### Task brief
Tally the lines in these records that hold the string "European", and reply with the number alone.

### Stored data

• • • • • • •

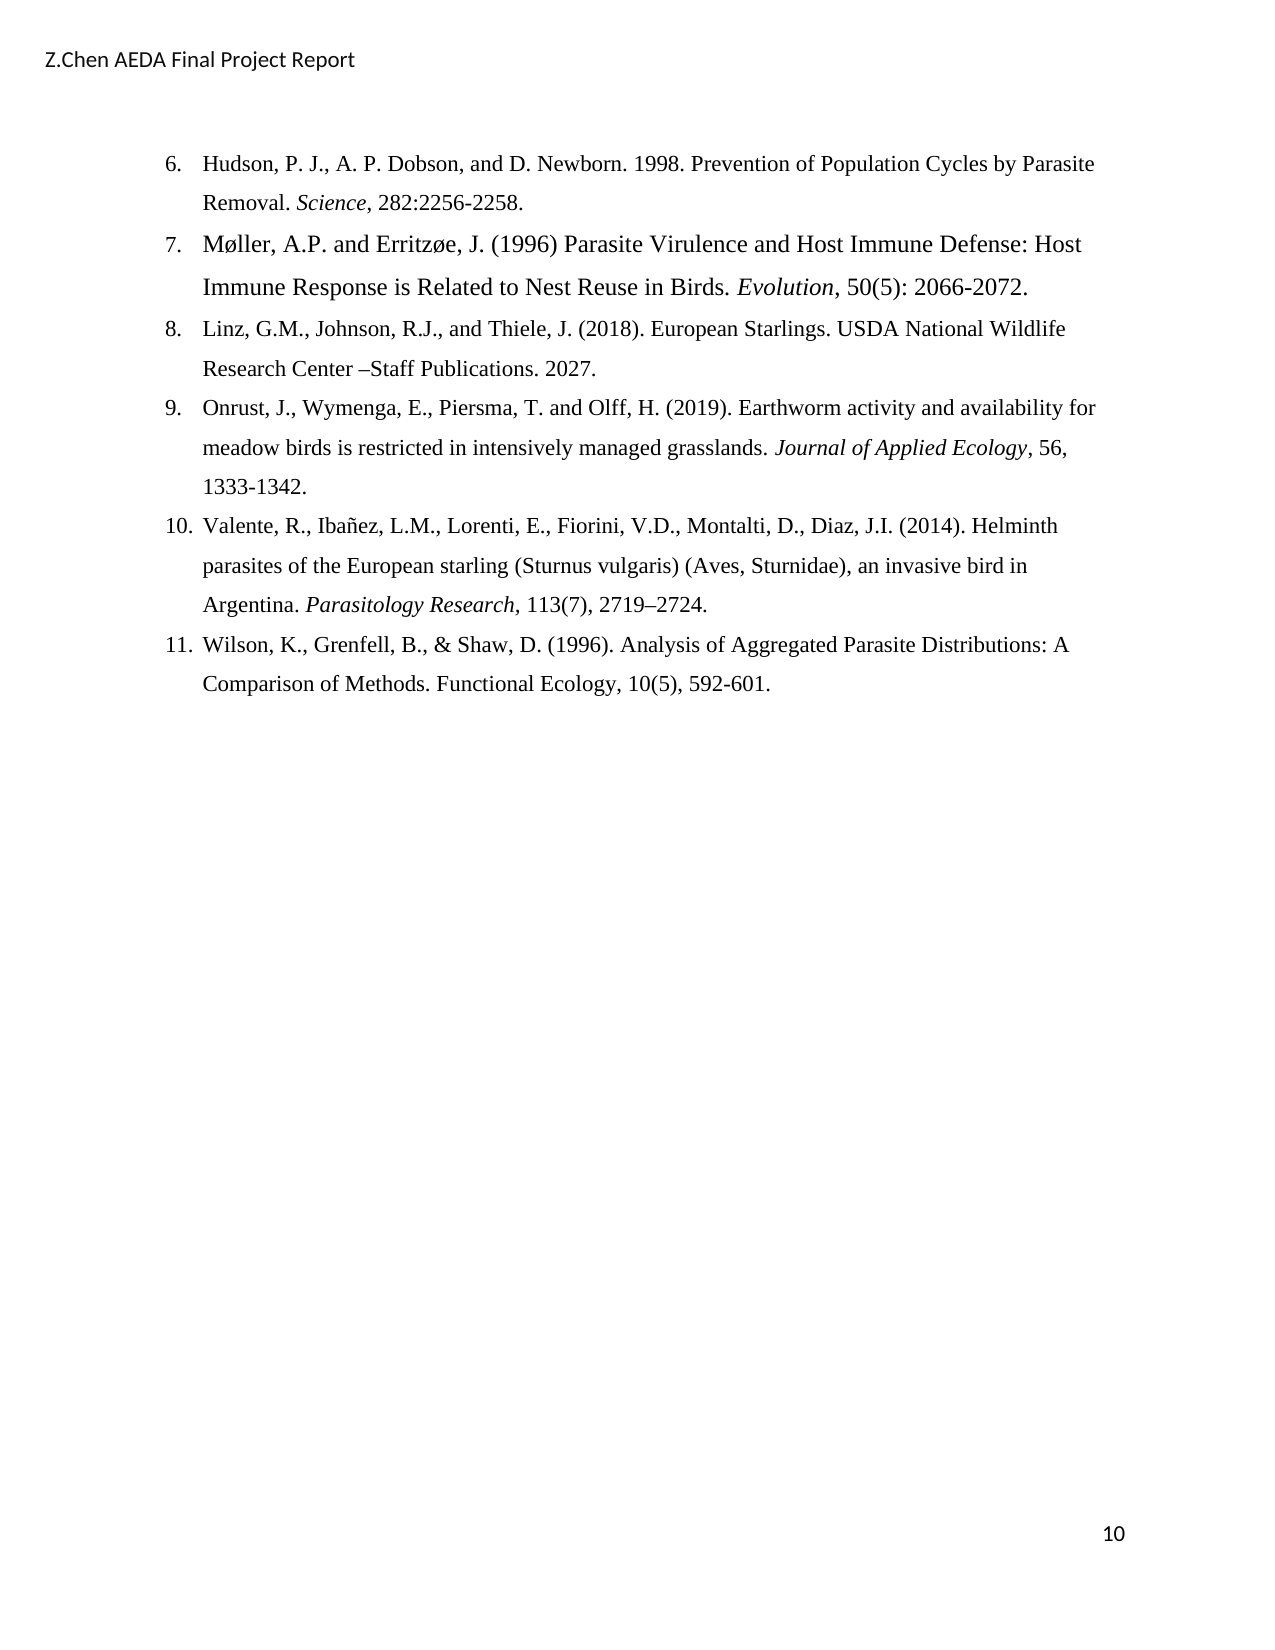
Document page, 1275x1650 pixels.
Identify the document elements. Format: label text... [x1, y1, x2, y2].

list Møller, A.P. and Erritzøe, J. (1996) Parasite Virulence and Host Immune Defense: Host Immune Response is Related to Nest Reuse in Birds. Evolution, 50(5): 2066-2072. [165, 229, 1125, 301]
list Linz, G.M., Johnson, R.J., and Thiele, J. (2018). European Starlings. USDA National Wildlife Research Center –Staff Publications. 2027. [165, 315, 1125, 381]
list Hudson, P. J., A. P. Dobson, and D. Newborn. 1998. Prevention of Population Cycles by Parasite Removal. Science, 282:2256-2258. [165, 150, 1125, 216]
list Valente, R., Ibañez, L.M., Lorenti, E., Fiorini, V.D., Montalti, D., Diaz, J.I. (2014). Helminth parasites of the European starling (Sturnus vulgaris) (Aves, Sturnidae), an invasive bird in Argentina. Parasitology Research, 113(7), 2719–2724. [165, 513, 1125, 618]
list Wilson, K., Grenfell, B., & Shaw, D. (1996). Analysis of Aggregated Parasite Distributions: A Comparison of Methods. Functional Ecology, 10(5), 592-601. [165, 631, 1125, 697]
list Onrust, J., Wymenga, E., Piersma, T. and Olff, H. (2019). Earthworm activity and availability for meadow birds is restricted in intensively managed grasslands. Journal of Applied Ecology, 56, 1333-1342. [165, 394, 1125, 499]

• • • • • • •

### Final answer
2